STATESVILLE, N.C. (QUEEN CITY NEWS) — Along with the Daytona 500 this Sunday, three other racing series are competing at Daytona International Speedway leading up to The Great American Race.
A small Statesville team hopes to have better luck this year in the NASCAR Xfinity Series race one day before the Daytona 500.
The work inside the Jordan Anderson Racing–Bommarito Autosport shop in Statesville has been non-stop since November.
“We actually started working on all our speedway stuff before the season even ended,” Anderson said.
The goal is always to bring your best car to every race, but there is added pressure for perfection when you’re talking about a race at Daytona.
“There is so much love and history and respect for that place.
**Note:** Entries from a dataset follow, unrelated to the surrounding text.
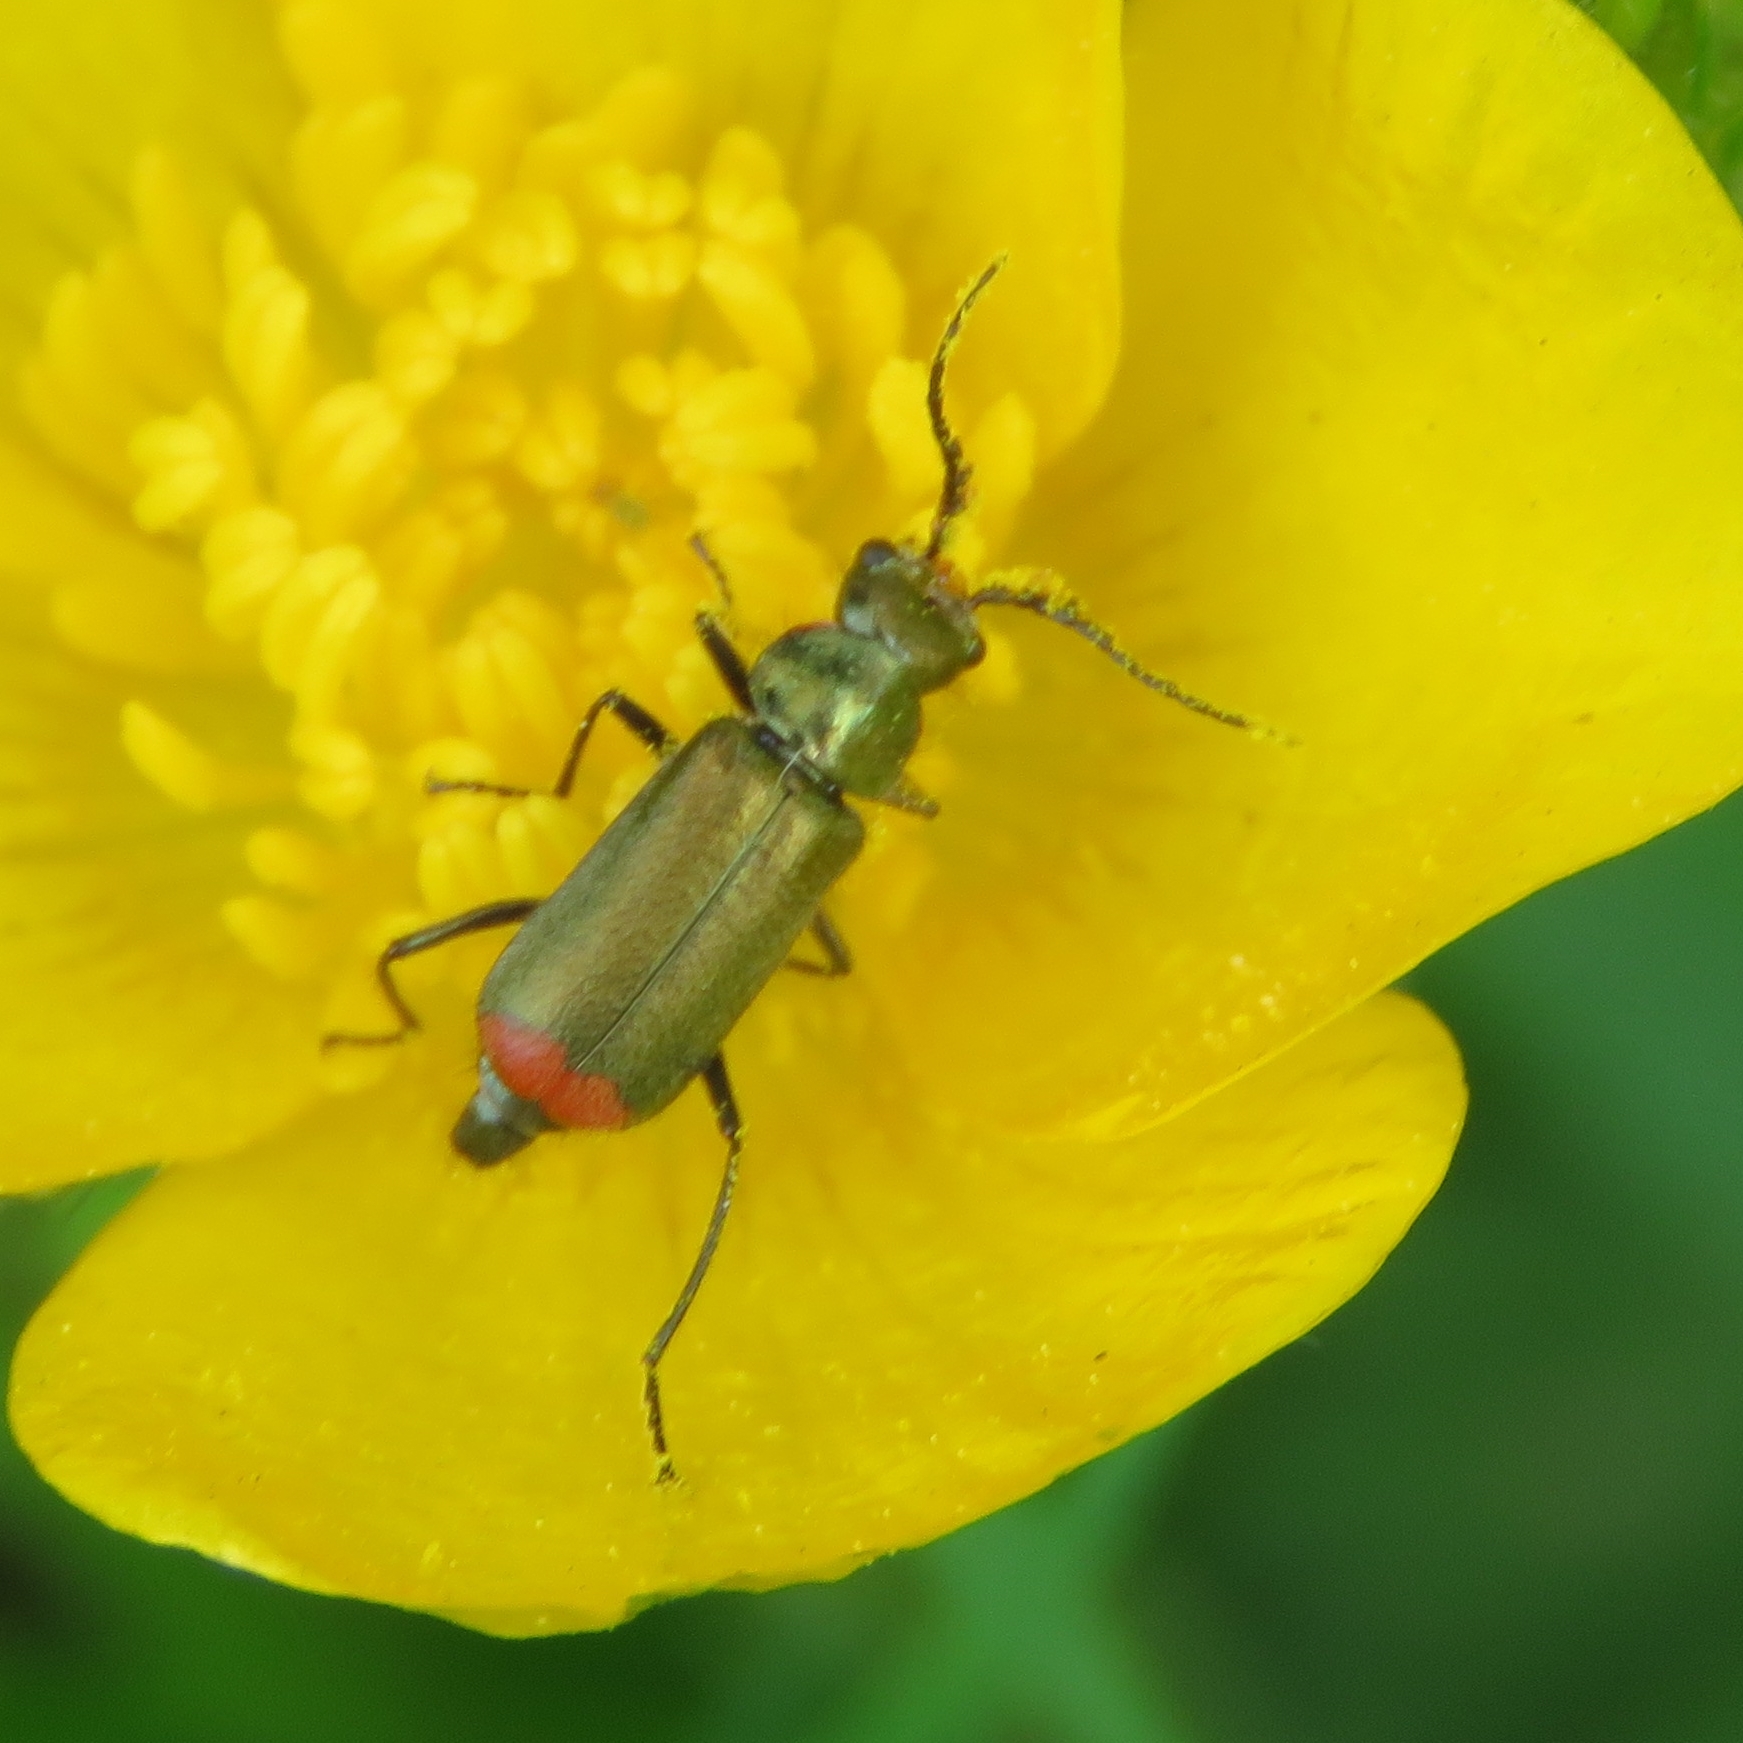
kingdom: Animalia
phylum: Arthropoda
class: Insecta
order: Coleoptera
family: Melyridae
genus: Malachius
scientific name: Malachius bipustulatus
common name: Malachite beetle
Any kid that grows up in racing, Daytona is that pinnacle of one you wanna win one day,” said Anderson.
This year Jordan Anderson has a better chance of winning as a team owner. You could call it a two-horse race, with two cars he owns competing in the Xfinity Series 300-mile race on Saturday evening.
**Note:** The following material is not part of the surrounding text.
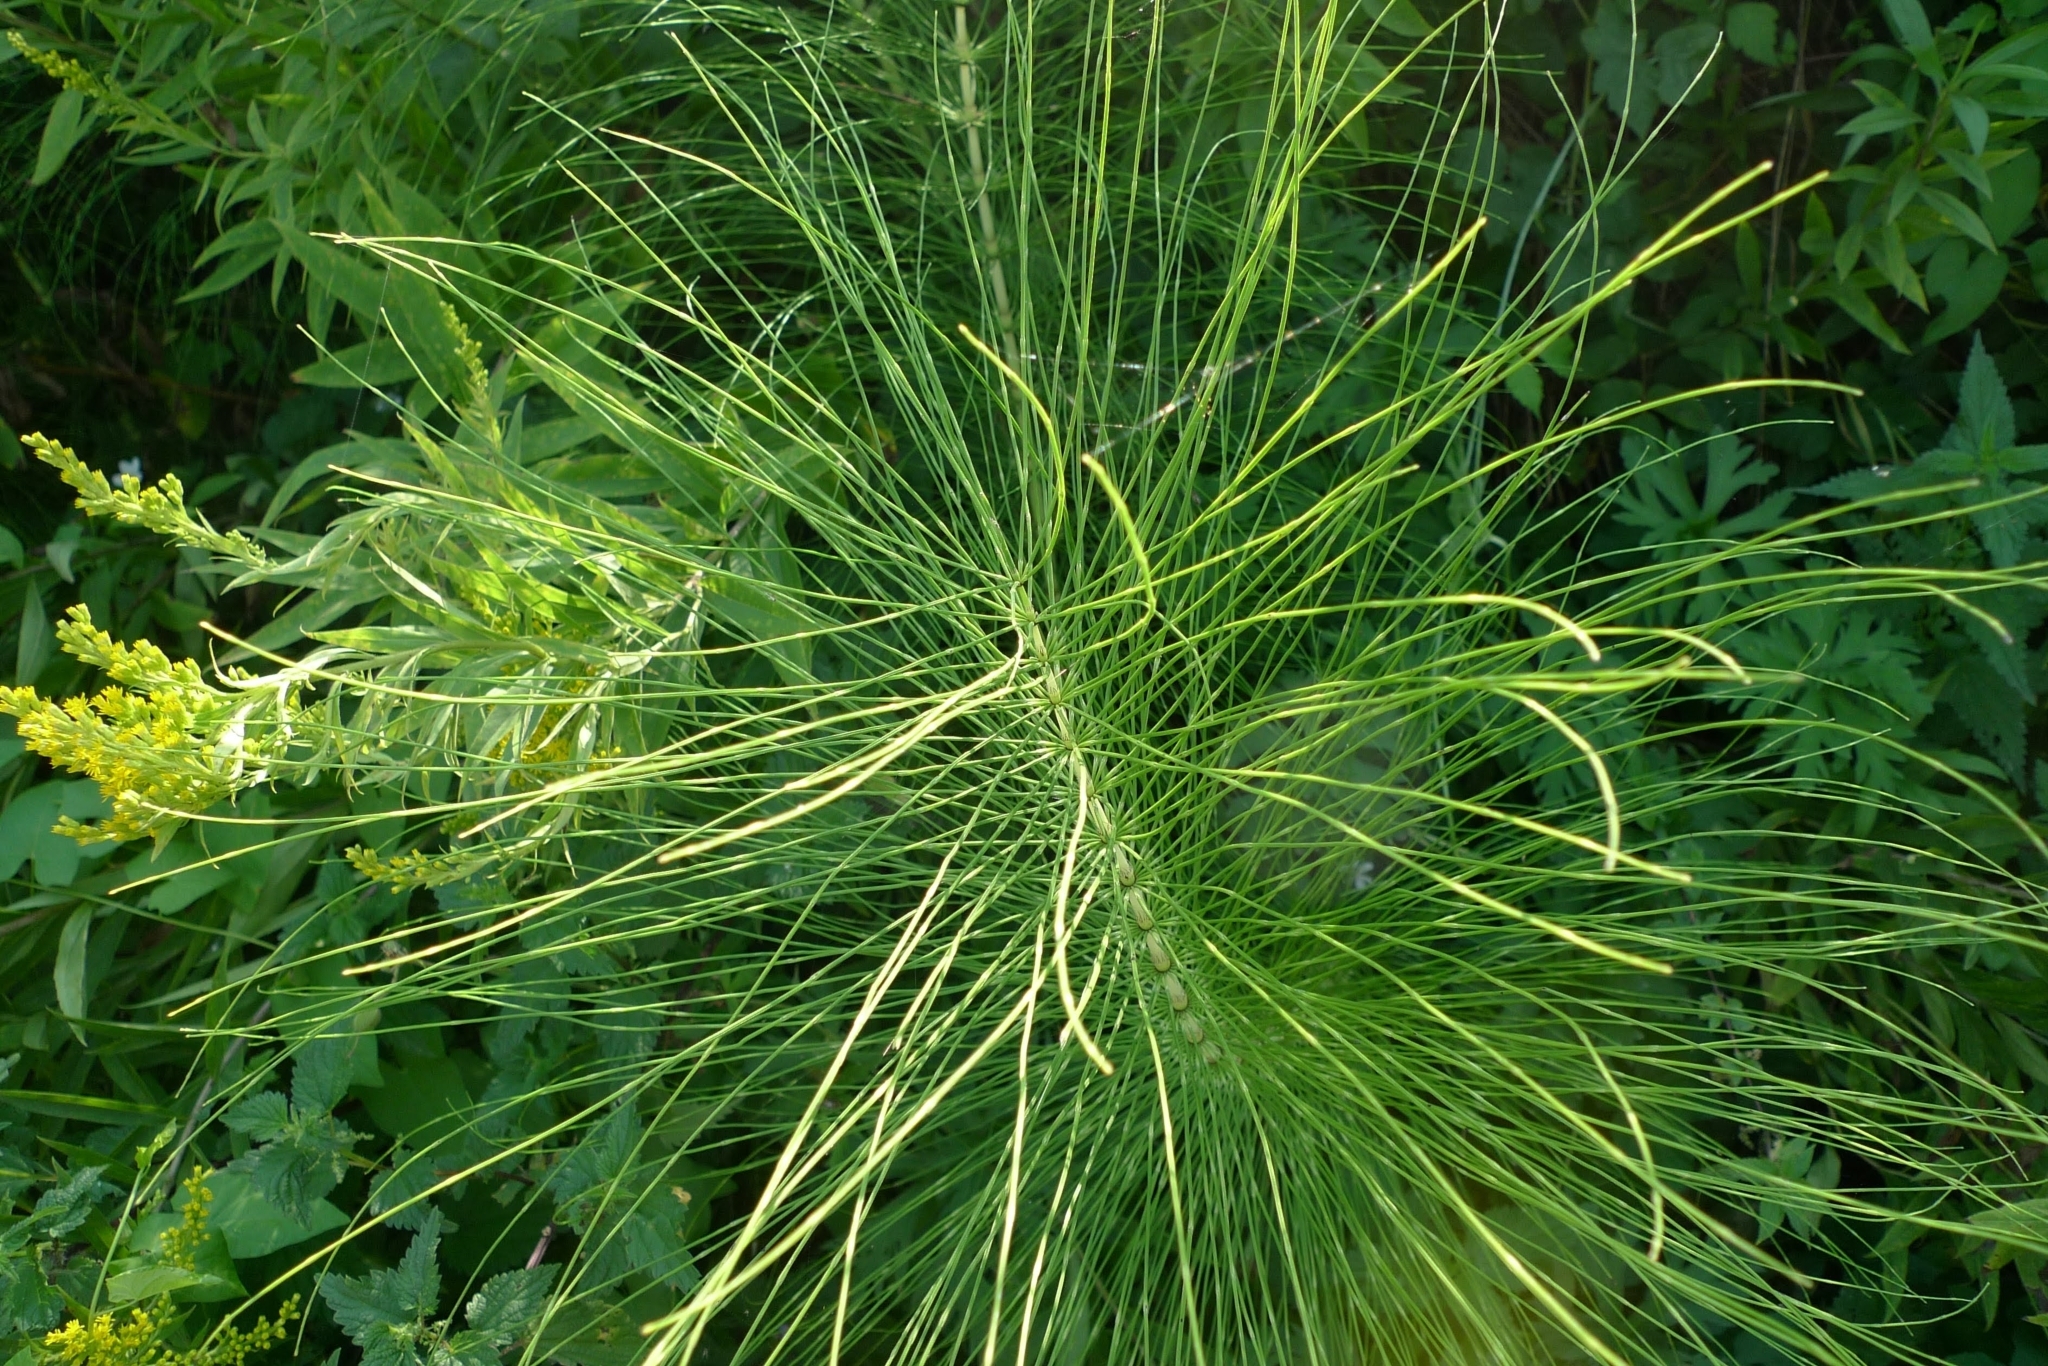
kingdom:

The crew back at the shop in North Carolina prepared four cars for Daytona. Two of the cars will serve as backups.
“As a small team, we wanna be prepared for anything and everything that can happen,” said Anderson.
Anderson knows all too well what can happen in an instant at Daytona. One year ago, Anderson’s car and driver, Myatt Snider, were in 5th place on the final lap of the Xfinity Series race. The car went sideways and suddenly went airborne, half a lap from the finish line. The car was torn apart by the safety fence.
“It was just not a good feeling when it came back. The car was on one rollback, and the rear clip was on the other rollback, and they came back separately. I think we saved Myatt’s seat and some wiring, and that was it. Everything else was trash,” said Anderson.
The damaged car lost a lot of money, but more importantly, the driver was ok.
This year Anderson has an entire shop of cars ready to go, just in case. A far cry from just five years ago when Anderson had only one race vehicle, a truck he drove in the Craftsman Truck Series.
“I come in here at night, and I turn all the lights off, and I see all the cars in here, and I think, ‘Wow this is happening. This is coming together,’” said Anderson.
Anderson says NASCAR took the damaged car involved in the crash last year and kept it for about two weeks to ensure all the safety mechanisms worked.
The car is now on the property of Dale Earnhardt Jr., who added it to his “racecar graveyard.”